Required action — The reply should be an exact transcription of every record.

Stored items:
--- START ---

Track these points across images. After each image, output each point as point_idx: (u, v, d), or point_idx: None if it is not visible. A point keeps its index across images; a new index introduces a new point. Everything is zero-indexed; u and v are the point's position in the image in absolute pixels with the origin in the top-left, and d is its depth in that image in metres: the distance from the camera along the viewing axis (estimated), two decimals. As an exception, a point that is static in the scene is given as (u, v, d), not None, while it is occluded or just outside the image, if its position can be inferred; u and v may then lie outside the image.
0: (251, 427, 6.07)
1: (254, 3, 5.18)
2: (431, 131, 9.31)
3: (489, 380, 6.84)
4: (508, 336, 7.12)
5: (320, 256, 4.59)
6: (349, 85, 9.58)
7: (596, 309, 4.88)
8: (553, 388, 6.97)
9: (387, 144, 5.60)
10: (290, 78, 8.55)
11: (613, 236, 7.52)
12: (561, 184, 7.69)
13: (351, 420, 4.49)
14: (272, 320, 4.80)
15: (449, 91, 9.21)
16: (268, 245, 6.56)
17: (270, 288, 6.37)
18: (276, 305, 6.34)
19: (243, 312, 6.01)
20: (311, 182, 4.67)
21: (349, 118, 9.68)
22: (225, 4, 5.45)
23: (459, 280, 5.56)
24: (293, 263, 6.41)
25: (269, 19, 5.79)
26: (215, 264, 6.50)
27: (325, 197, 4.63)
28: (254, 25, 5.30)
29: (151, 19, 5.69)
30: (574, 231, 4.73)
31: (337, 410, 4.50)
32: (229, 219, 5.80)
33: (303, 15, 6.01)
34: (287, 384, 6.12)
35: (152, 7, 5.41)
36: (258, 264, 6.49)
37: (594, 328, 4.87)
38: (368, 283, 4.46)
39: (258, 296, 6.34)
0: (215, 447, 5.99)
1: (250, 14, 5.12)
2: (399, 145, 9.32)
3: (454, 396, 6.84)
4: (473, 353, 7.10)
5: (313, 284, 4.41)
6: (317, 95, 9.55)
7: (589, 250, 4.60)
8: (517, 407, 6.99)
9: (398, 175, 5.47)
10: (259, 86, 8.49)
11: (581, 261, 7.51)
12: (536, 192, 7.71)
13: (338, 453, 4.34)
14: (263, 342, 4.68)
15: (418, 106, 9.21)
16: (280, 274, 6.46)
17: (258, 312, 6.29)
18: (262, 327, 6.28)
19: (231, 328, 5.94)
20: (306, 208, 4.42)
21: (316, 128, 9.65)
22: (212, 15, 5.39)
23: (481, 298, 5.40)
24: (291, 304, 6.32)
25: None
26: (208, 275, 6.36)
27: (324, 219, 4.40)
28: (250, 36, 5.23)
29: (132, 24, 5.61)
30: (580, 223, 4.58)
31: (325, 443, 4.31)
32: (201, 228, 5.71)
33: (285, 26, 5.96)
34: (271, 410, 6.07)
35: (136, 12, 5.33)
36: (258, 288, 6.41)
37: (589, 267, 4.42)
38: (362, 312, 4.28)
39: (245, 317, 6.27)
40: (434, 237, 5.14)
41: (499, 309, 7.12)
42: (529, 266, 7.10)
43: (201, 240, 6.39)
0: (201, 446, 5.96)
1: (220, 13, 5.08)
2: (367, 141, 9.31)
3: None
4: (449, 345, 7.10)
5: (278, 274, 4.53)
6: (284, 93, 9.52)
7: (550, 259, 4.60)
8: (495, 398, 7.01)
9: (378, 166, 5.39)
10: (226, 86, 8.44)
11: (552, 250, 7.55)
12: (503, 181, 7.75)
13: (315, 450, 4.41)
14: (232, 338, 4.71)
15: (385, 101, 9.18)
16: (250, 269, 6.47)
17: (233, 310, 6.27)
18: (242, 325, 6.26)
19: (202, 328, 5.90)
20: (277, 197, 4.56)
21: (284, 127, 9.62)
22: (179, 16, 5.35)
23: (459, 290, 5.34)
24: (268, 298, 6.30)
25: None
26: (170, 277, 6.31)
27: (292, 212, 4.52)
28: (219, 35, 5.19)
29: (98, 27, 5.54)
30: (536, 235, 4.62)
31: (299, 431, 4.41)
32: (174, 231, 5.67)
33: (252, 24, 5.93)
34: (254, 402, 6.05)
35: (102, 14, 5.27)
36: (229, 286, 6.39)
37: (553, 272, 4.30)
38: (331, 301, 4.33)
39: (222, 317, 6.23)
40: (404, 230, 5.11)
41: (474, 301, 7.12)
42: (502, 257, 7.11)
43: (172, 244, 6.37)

--- END ---

Solution for this task —
Track these points across images. After each image, output each point as point_idx: (u, v, d), or point_idx: None if it is not visible. A point keeps its index across images; a new index introduces a new point. Everything is zero-indexed; u and v are the point's position in the image in absolute pixels with the origin in the top-left, and d is its depth in that image in metres: the distance from the camera along the viewing axis (estimated), two decimals. As an exception, a point that is static in the scene is given as (u, v, d), not None, while it is occluded or just outside the image, if its position can be inferred; u and v may then lie outside the image.
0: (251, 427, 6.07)
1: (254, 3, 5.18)
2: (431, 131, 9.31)
3: (489, 380, 6.84)
4: (508, 336, 7.12)
5: (320, 256, 4.59)
6: (349, 85, 9.58)
7: (596, 309, 4.88)
8: (553, 388, 6.97)
9: (387, 144, 5.60)
10: (290, 78, 8.55)
11: (613, 236, 7.52)
12: (561, 184, 7.69)
13: (351, 420, 4.49)
14: (272, 320, 4.80)
15: (449, 91, 9.21)
16: (268, 245, 6.56)
17: (270, 288, 6.37)
18: (276, 305, 6.34)
19: (243, 312, 6.01)
20: (311, 182, 4.67)
21: (349, 118, 9.68)
22: (225, 4, 5.45)
23: (459, 280, 5.56)
24: (293, 263, 6.41)
25: (269, 19, 5.79)
26: (215, 264, 6.50)
27: (325, 197, 4.63)
28: (254, 25, 5.30)
29: (151, 19, 5.69)
30: (574, 231, 4.73)
31: (337, 410, 4.50)
32: (229, 219, 5.80)
33: (303, 15, 6.01)
34: (287, 384, 6.12)
35: (152, 7, 5.41)
36: (258, 264, 6.49)
37: (594, 328, 4.87)
38: (368, 283, 4.46)
39: (258, 296, 6.34)
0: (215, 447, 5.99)
1: (250, 14, 5.12)
2: (399, 145, 9.32)
3: (454, 396, 6.84)
4: (473, 353, 7.10)
5: (313, 284, 4.41)
6: (317, 95, 9.55)
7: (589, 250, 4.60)
8: (517, 407, 6.99)
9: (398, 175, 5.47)
10: (259, 86, 8.49)
11: (581, 261, 7.51)
12: (536, 192, 7.71)
13: (338, 453, 4.34)
14: (263, 342, 4.68)
15: (418, 106, 9.21)
16: (280, 274, 6.46)
17: (258, 312, 6.29)
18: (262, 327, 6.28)
19: (231, 328, 5.94)
20: (306, 208, 4.42)
21: (316, 128, 9.65)
22: (212, 15, 5.39)
23: (481, 298, 5.40)
24: (291, 304, 6.32)
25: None
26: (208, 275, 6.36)
27: (324, 219, 4.40)
28: (250, 36, 5.23)
29: (132, 24, 5.61)
30: (580, 223, 4.58)
31: (325, 443, 4.31)
32: (201, 228, 5.71)
33: (285, 26, 5.96)
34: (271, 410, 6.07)
35: (136, 12, 5.33)
36: (258, 288, 6.41)
37: (589, 267, 4.42)
38: (362, 312, 4.28)
39: (245, 317, 6.27)
40: (434, 237, 5.14)
41: (499, 309, 7.12)
42: (529, 266, 7.10)
43: (201, 240, 6.39)
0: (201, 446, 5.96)
1: (220, 13, 5.08)
2: (367, 141, 9.31)
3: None
4: (449, 345, 7.10)
5: (278, 274, 4.53)
6: (284, 93, 9.52)
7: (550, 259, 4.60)
8: (495, 398, 7.01)
9: (378, 166, 5.39)
10: (226, 86, 8.44)
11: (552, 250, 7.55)
12: (503, 181, 7.75)
13: (315, 450, 4.41)
14: (232, 338, 4.71)
15: (385, 101, 9.18)
16: (250, 269, 6.47)
17: (233, 310, 6.27)
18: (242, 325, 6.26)
19: (202, 328, 5.90)
20: (277, 197, 4.56)
21: (284, 127, 9.62)
22: (179, 16, 5.35)
23: (459, 290, 5.34)
24: (268, 298, 6.30)
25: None
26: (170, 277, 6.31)
27: (292, 212, 4.52)
28: (219, 35, 5.19)
29: (98, 27, 5.54)
30: (536, 235, 4.62)
31: (299, 431, 4.41)
32: (174, 231, 5.67)
33: (252, 24, 5.93)
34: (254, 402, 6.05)
35: (102, 14, 5.27)
36: (229, 286, 6.39)
37: (553, 272, 4.30)
38: (331, 301, 4.33)
39: (222, 317, 6.23)
40: (404, 230, 5.11)
41: (474, 301, 7.12)
42: (502, 257, 7.11)
43: (172, 244, 6.37)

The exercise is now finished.